Jon Hamm's brooding, frequently frowning Don Draper is mesmerising in Mad Men. But transfer the chiselled smoothy to the big screen and the spell is broken. In The Town (just released on DVD) the 39-year-old plays a dogged FBI man, and while he in no way embarrasses himself, he doesn't sparkle either. Similarly, in Scott Derrickson's execrable The Day the Earth Stood Still remake Hamm is underused and underwritten; the same goes for the forthcoming Allen Ginsberg drama Howl. He seems stripped of his allure, his air of menace, in these roles. Poor scripts don't help, either – a criticism you could never level at Mad Men.
It is still early days, of course, but Hamm is in peril of following a host of small-screen mega-stars who couldn't transport their charisma to the big screen. The square-jawed Ted Danson, for example, was a TV colossus as bartender lothario Sam Malone in Cheers, but his movie career was an unrelenting disappointment, with a wall of shame that included Just Between Friends, A Fine Mess (indeed), Cousins, Dad, Three Men and a Little Lady and the truly horrible sperm-donor comedy Made in America, which was pretty much the final nail in his coffin. The talented comic went back to TV, finding some success with Becker and excelling (as himself) in Curb Your Enthusiasm.
Kelsey Grammer, Danson's old chum on Cheers, was another TV deity, expertly leading the cast as radio shrink Dr Crane in the award-winning Frasier. Could this gifted comedian translate his timing and talent to the big screen? Could he heck. His short-lived film career included the woeful submarine caper Down Periscope, the baffling The Real Howard Spitz and the deeply unpleasant thriller 15 Minutes. Apart from some voice-over work on animations such as Toy Story 2 (he voiced Stinky Pete), Grammer hasn't really recovered.
The endlessly repeated Friends is another series that has garnered little film joy for its leads. Jennifer Aniston manages to churn out a steady stream of facile romantic comedies, but the men have fared poorly. David Schwimmer's finest moment was the droll comedy The Pallbearer. However, he's also been involved with the stinkers Big Nothing, Kissing a Fool and the unforgivable Breast Men. Matt Le Blanc's film career, for the sake of his dignity, isn't worth touching upon; and although Matthew Perry has tried valiantly to transfer his deadpan, smug schtick to films, he has consistently failed: witness Three to Tango, The Whole Nine Yards and (the appropriately titled) Numb.
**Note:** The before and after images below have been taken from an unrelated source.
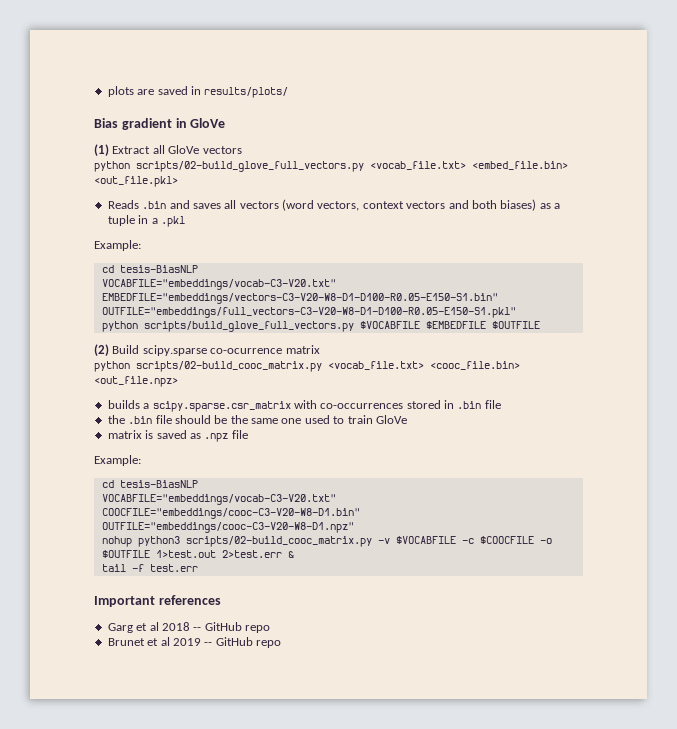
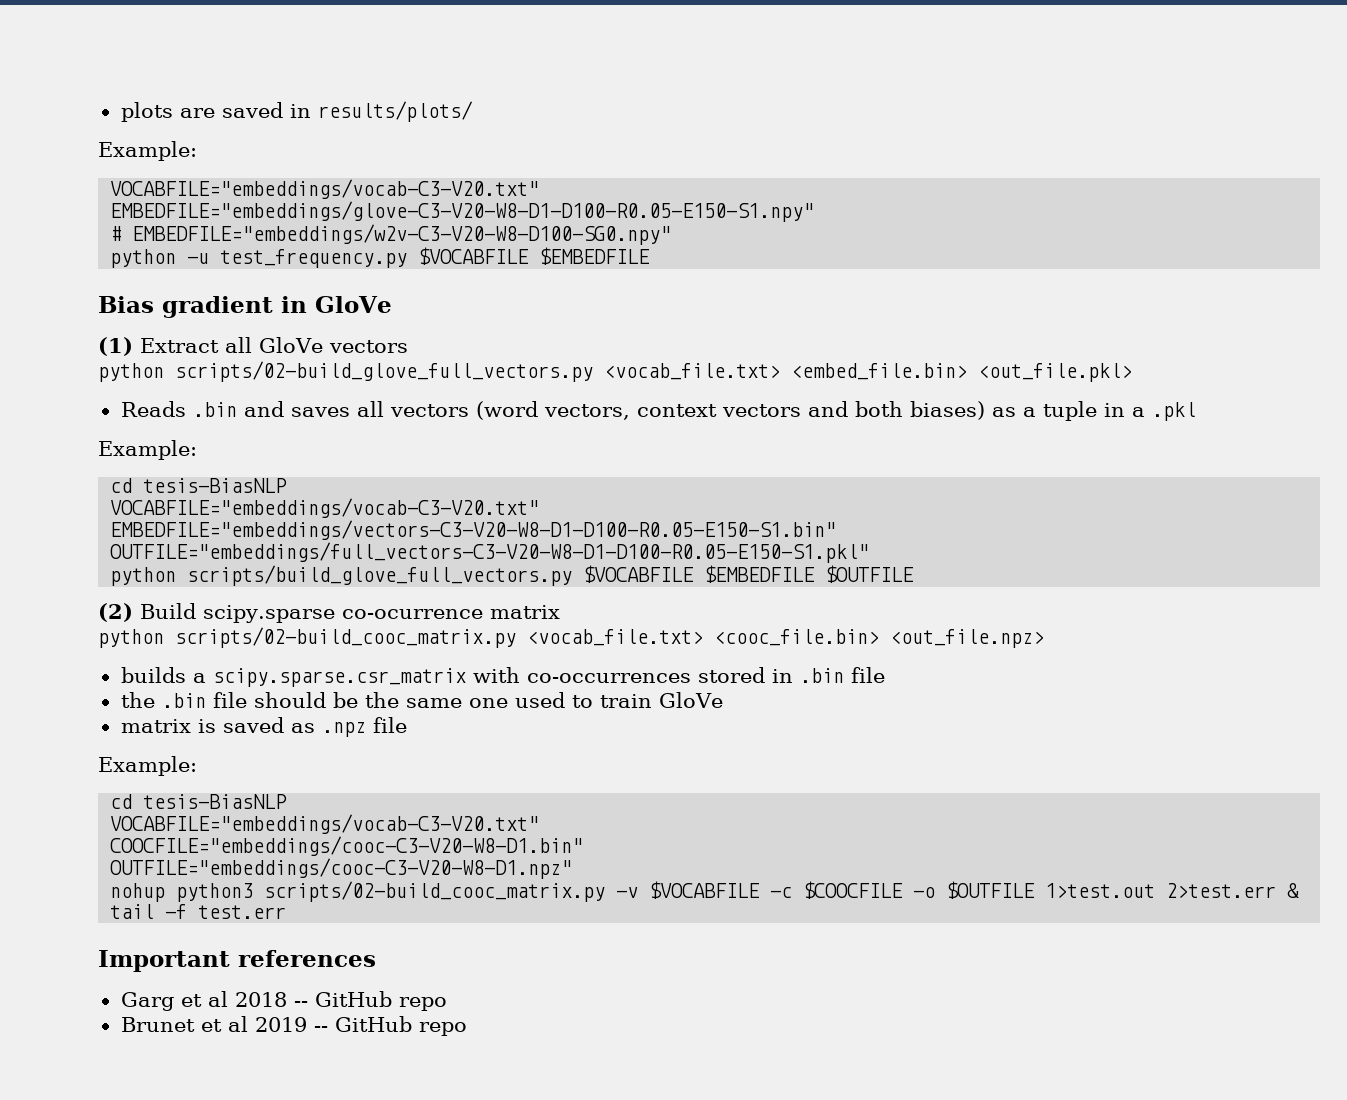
(289, 92) none -> [98,141,197,161] [110,179,540,199] [110,201,815,222] [110,224,672,245] [110,247,650,268] // Example: // VOCABFILE="embeddings/vocab-C3-V20.txt" // EMBEDFILE="embeddings/glove-C3-V20-W8-D1-D100-R0.05-E150-S1.npy" // # EMBEDFILE="embeddings/w2v-C3-V20-W8-D100-SG0.npy" // python -u test_frequency.py $VOCABFILE $EMBEDFILE

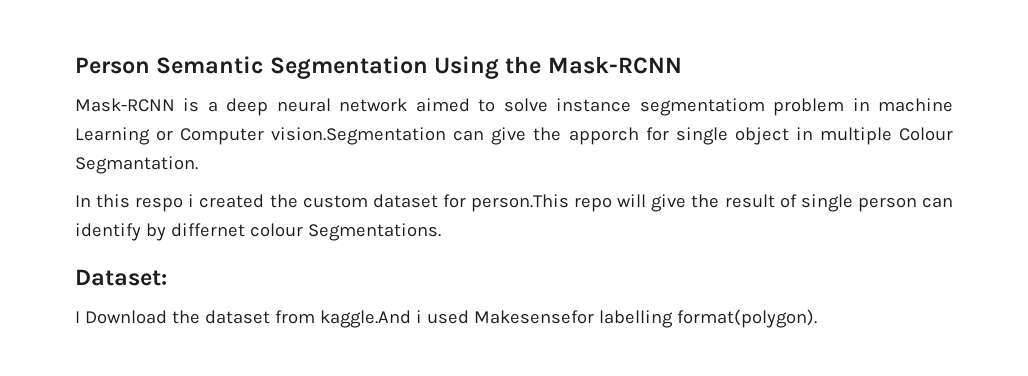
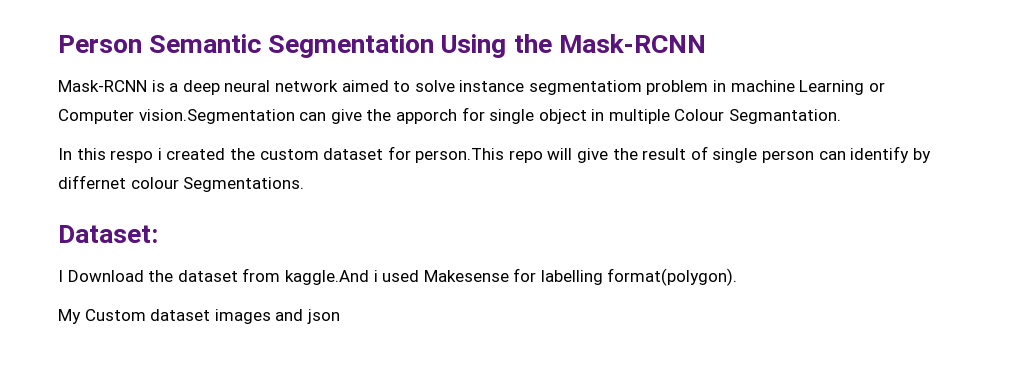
[473,310,594,324] Makesensefor -> [423,268,537,282] Makesense for
(817, 318) none -> [58,309,340,324] // My Custom dataset images and json

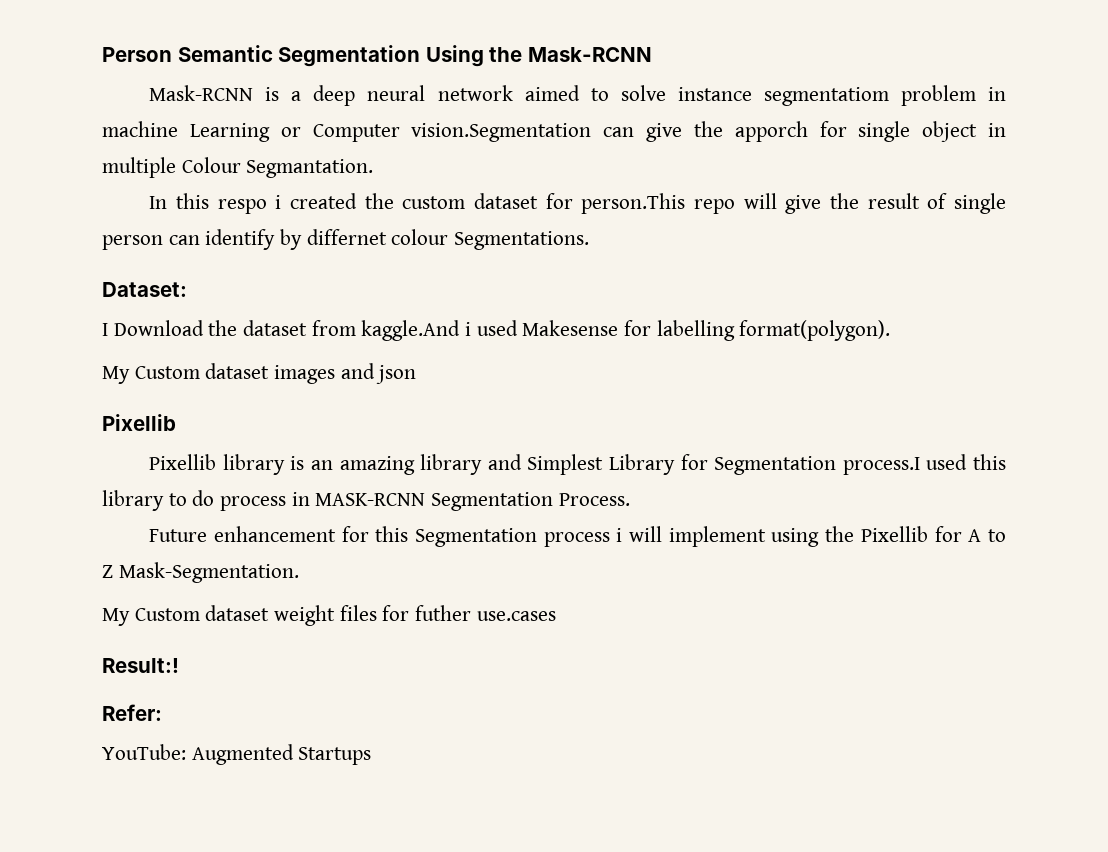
(340, 316) none -> [102,414,176,431] [149,454,1006,475] [102,490,630,511] [149,526,1007,547] [102,562,299,583] [102,605,556,626] [102,658,179,673] [102,704,162,721] [102,744,372,765] // Pixellib // Pixellib library is an amazing library and Simplest Library for Segmentation process.I used this library to do process in MASK-RCNN Segmentation Process. // Future enhancement for this Segmentation process i will implement using the Pixellib for A to Z Mask-Segmentation. // My Custom dataset weight files for futher use.cases // Result:! // Refer: // YouTube: Augmented Startups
Dawson's Creek's trio of heart-throbs – Joshua Jackson, James Van Der Beek and Kerr Smith – also spectacularly failed to shine in films: witness The Skulls, Varsity Blues and Desert Vampires. However, there is one rather lovely exception from the Creek. You would never have guessed that Michelle Williams, who played whiny Jen, would be the breakout film star (Katie Holmes and Jackson were the obvious choices), with a string of great movie performances: Wendy and Lucy, The Station Agent, Brokeback Mountain and Blue Valentine. Perhaps the stars of triumphant TV shows can never divorce themselves (in the eyes of the public) from their seminal roles; think of Peter Falk (Colombo), Richard Chambelain (Dr Kildare), James Gandolfini (The Sopranos), Dominic West (The Wire), Sarah Michelle Gellar (Buffy the Vampire Slayer). The exception is George Clooney, ER's Doug, though he must wince at the memory ot Batman & Robin and The Peacemaker.
Film stars, by contrast, are throwing themselves indecently at TV shows and reviving their flagging careers as a result. Everyone likes Alec Baldwin since he stole every scene in Tina Fey's 30 Rock, Glenn Close is chewing the scenery with relish in Damages, and Laura Linney is winning plaudits for The Big C. So if Hamm's fledgling film career flounders (and two of his films in the works – fantasy thriller Sucker Punch and light comedy Bridesmaids – don't look promising), he can probably bag one more big TV role. As Draper once said: "If you don't like the conversation, change it."